- _Work to complete_:
Could you set down only the lines from the one including "[590,398,645,407] Connect: ->" to the end of the records below, inclusive and exact, leaving pictures out?

(Records from a data collection)
((

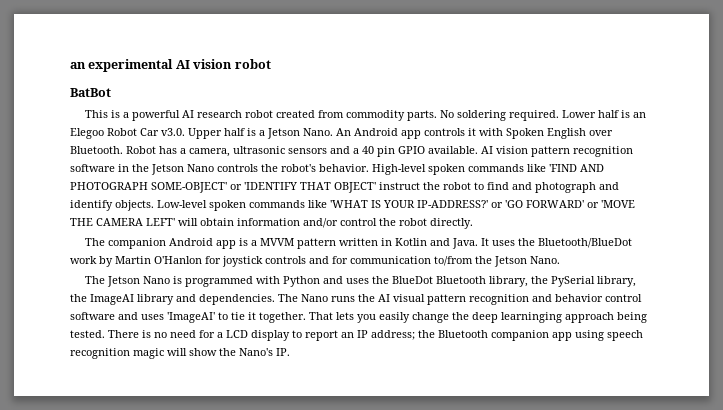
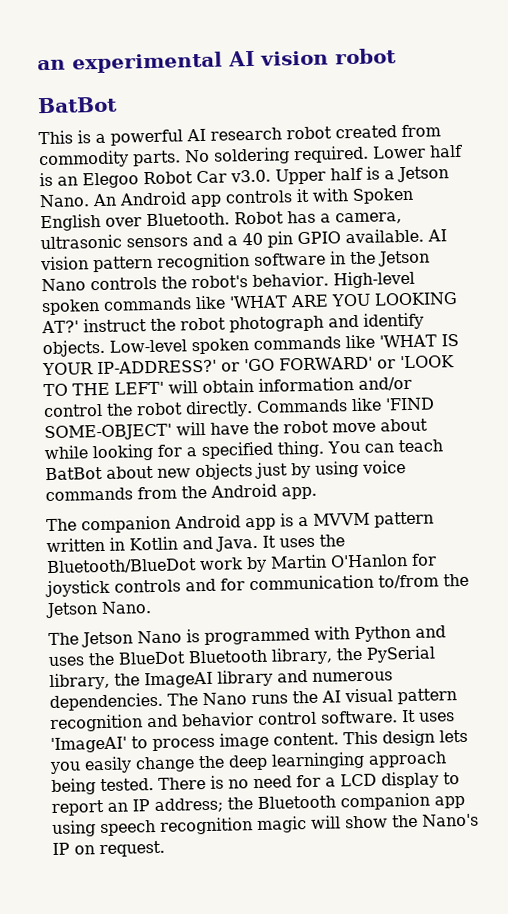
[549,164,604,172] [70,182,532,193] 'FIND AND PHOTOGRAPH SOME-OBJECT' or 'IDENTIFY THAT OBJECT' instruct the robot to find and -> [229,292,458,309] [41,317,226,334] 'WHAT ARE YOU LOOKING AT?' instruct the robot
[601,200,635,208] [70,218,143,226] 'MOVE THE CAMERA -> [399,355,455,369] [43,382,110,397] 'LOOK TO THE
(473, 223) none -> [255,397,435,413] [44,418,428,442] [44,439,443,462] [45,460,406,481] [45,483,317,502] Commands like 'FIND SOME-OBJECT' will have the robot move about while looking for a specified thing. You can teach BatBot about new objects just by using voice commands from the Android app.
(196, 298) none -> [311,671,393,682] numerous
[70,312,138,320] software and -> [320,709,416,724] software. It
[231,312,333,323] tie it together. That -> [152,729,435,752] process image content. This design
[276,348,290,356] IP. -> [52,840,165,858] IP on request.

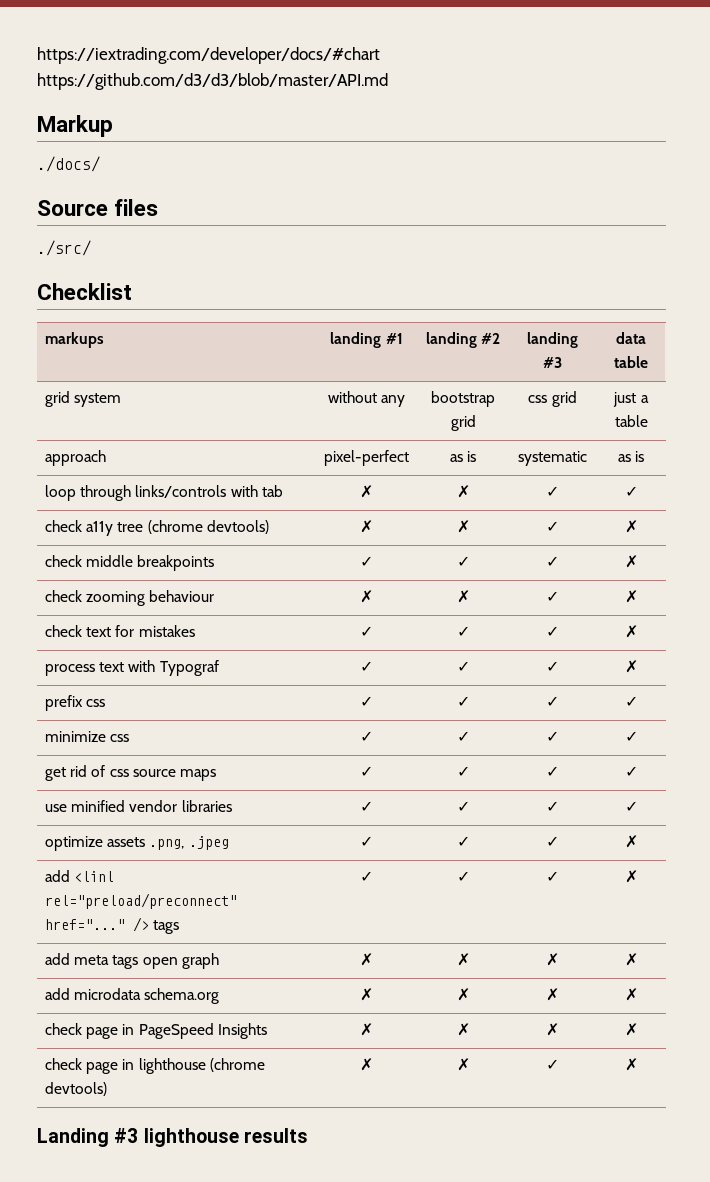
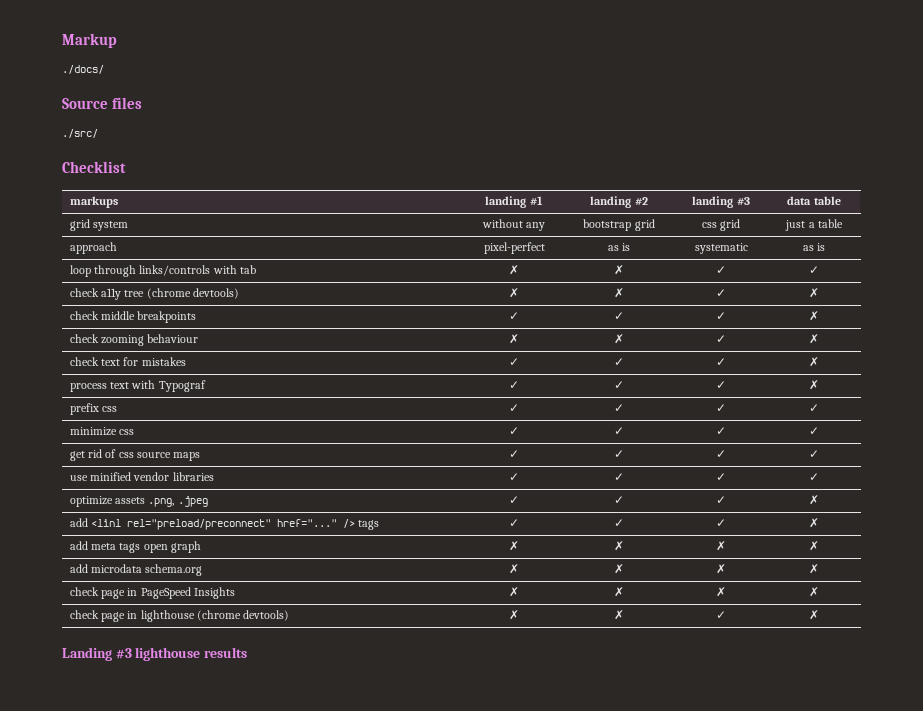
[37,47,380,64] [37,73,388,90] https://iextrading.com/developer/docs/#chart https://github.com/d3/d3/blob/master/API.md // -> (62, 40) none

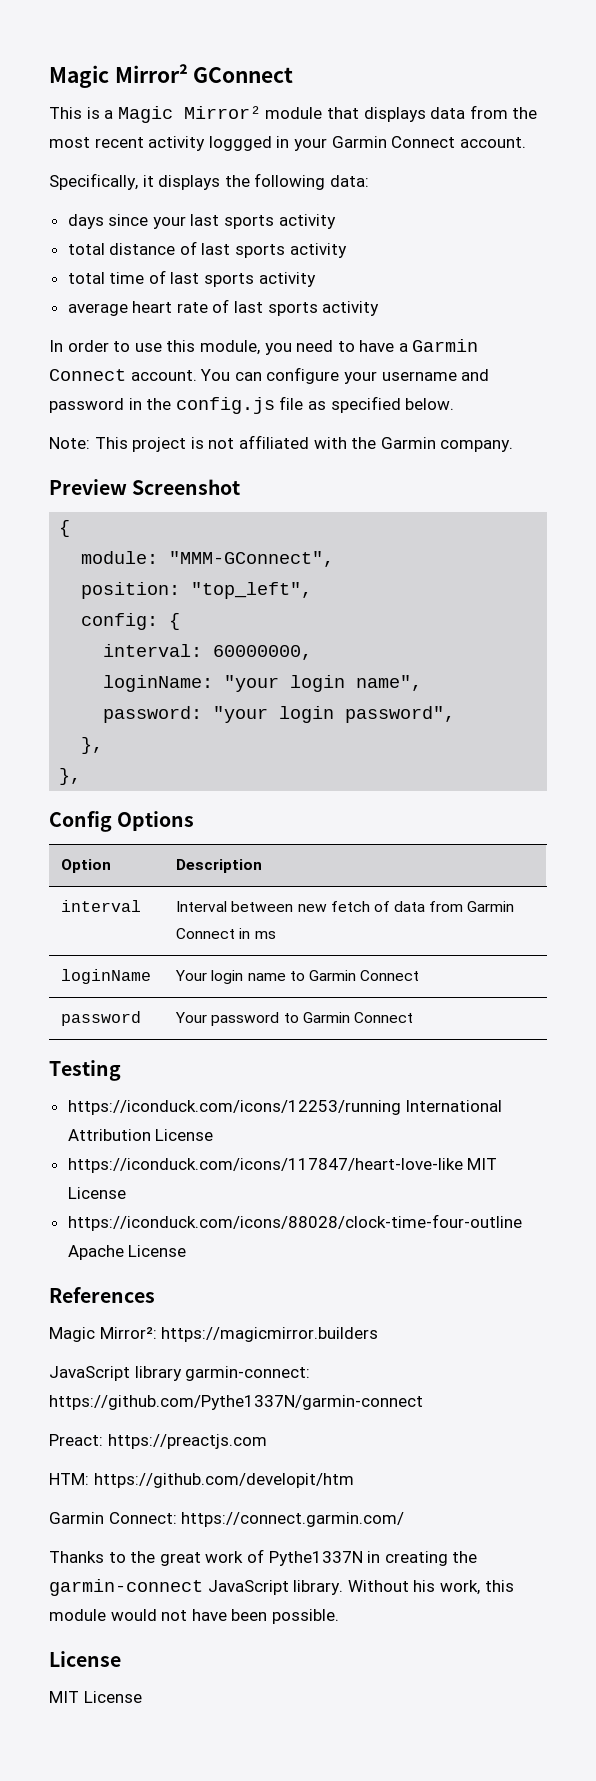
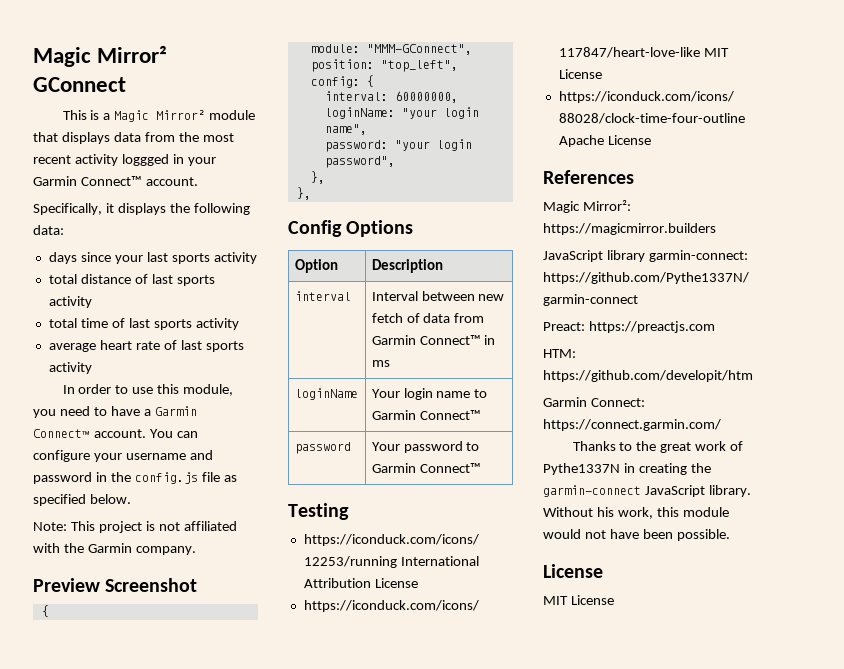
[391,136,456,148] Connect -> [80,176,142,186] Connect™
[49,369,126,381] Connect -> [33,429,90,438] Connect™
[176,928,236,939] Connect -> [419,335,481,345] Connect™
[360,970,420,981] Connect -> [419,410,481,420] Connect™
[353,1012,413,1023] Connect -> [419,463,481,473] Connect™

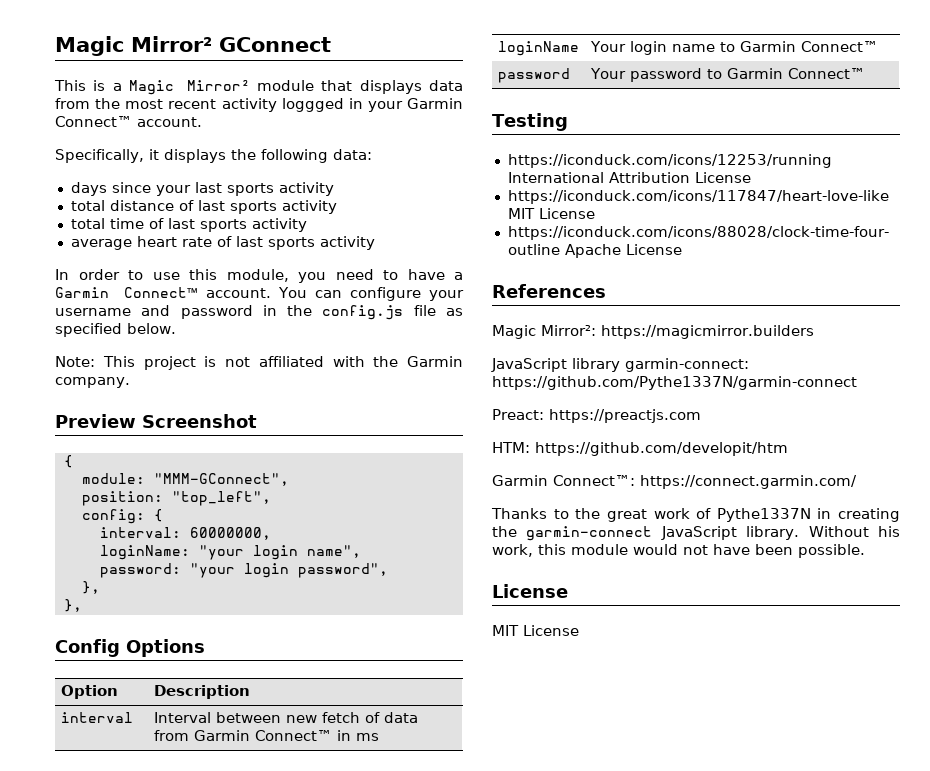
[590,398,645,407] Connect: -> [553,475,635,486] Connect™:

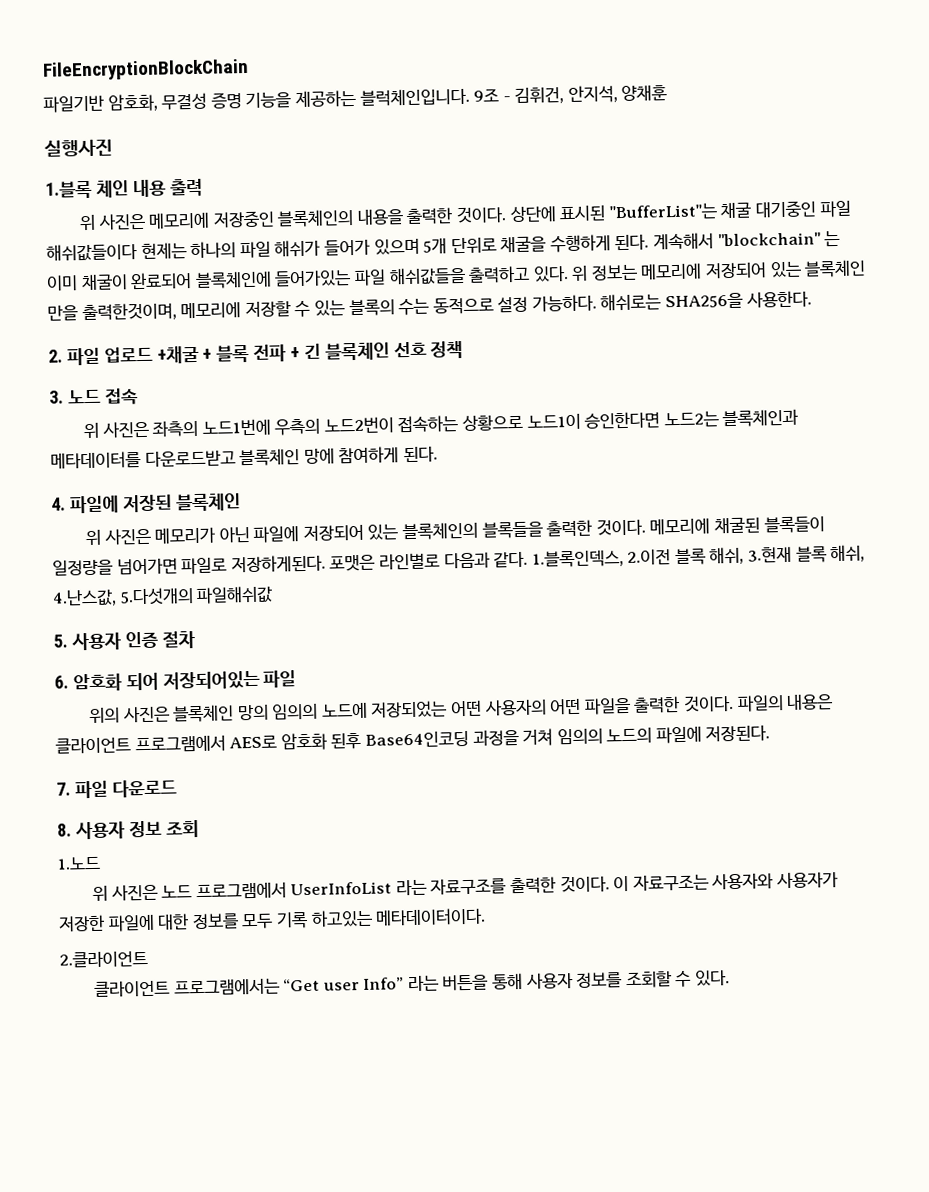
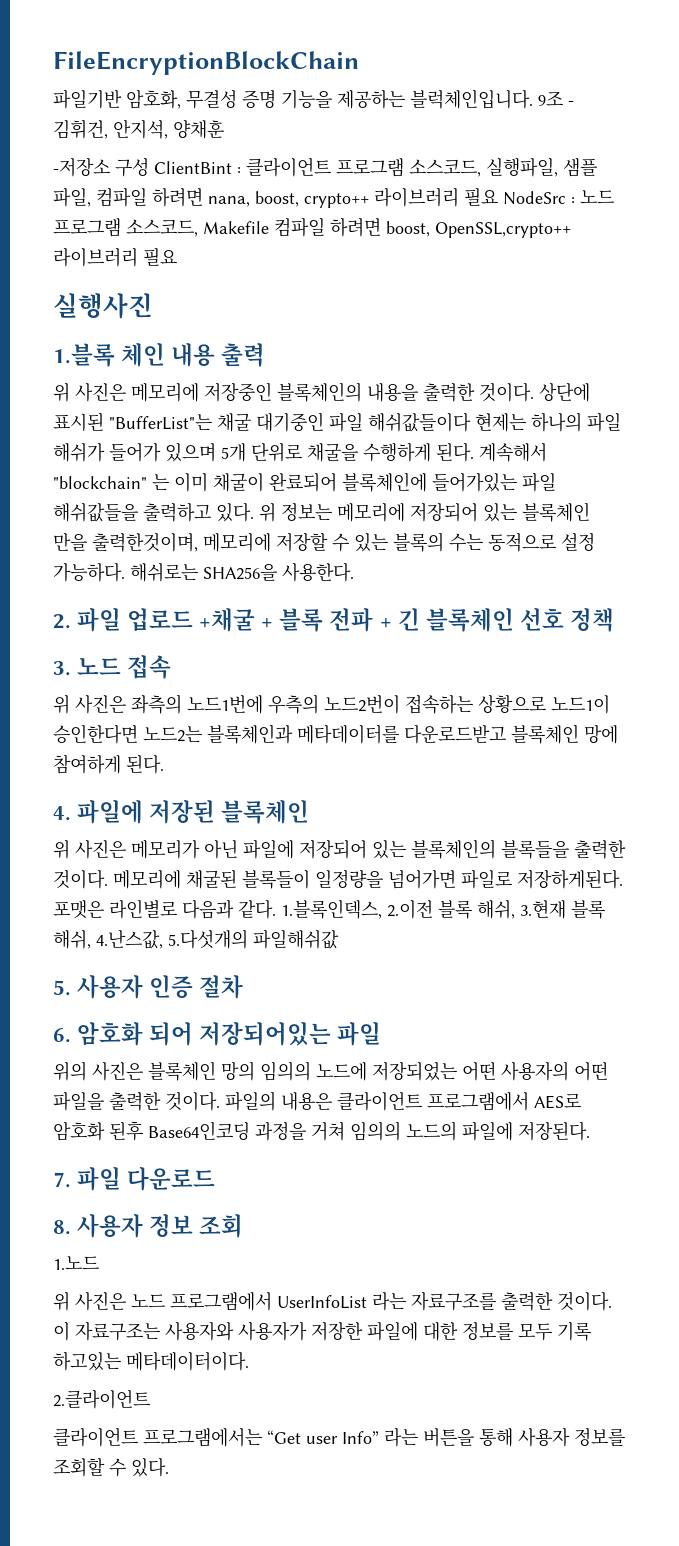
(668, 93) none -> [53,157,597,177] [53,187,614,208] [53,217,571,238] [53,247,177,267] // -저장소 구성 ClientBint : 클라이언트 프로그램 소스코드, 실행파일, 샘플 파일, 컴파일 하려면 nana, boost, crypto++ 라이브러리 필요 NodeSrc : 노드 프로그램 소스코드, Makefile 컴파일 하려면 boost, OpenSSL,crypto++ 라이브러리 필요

))

- _Exercise response_:
[590,398,645,407] Connect: -> [553,475,635,486] Connect™:

(668, 93) none -> [53,157,597,177] [53,187,614,208] [53,217,571,238] [53,247,177,267] // -저장소 구성 ClientBint : 클라이언트 프로그램 소스코드, 실행파일, 샘플 파일, 컴파일 하려면 nana, boost, crypto++ 라이브러리 필요 NodeSrc : 노드 프로그램 소스코드, Makefile 컴파일 하려면 boost, OpenSSL,crypto++ 라이브러리 필요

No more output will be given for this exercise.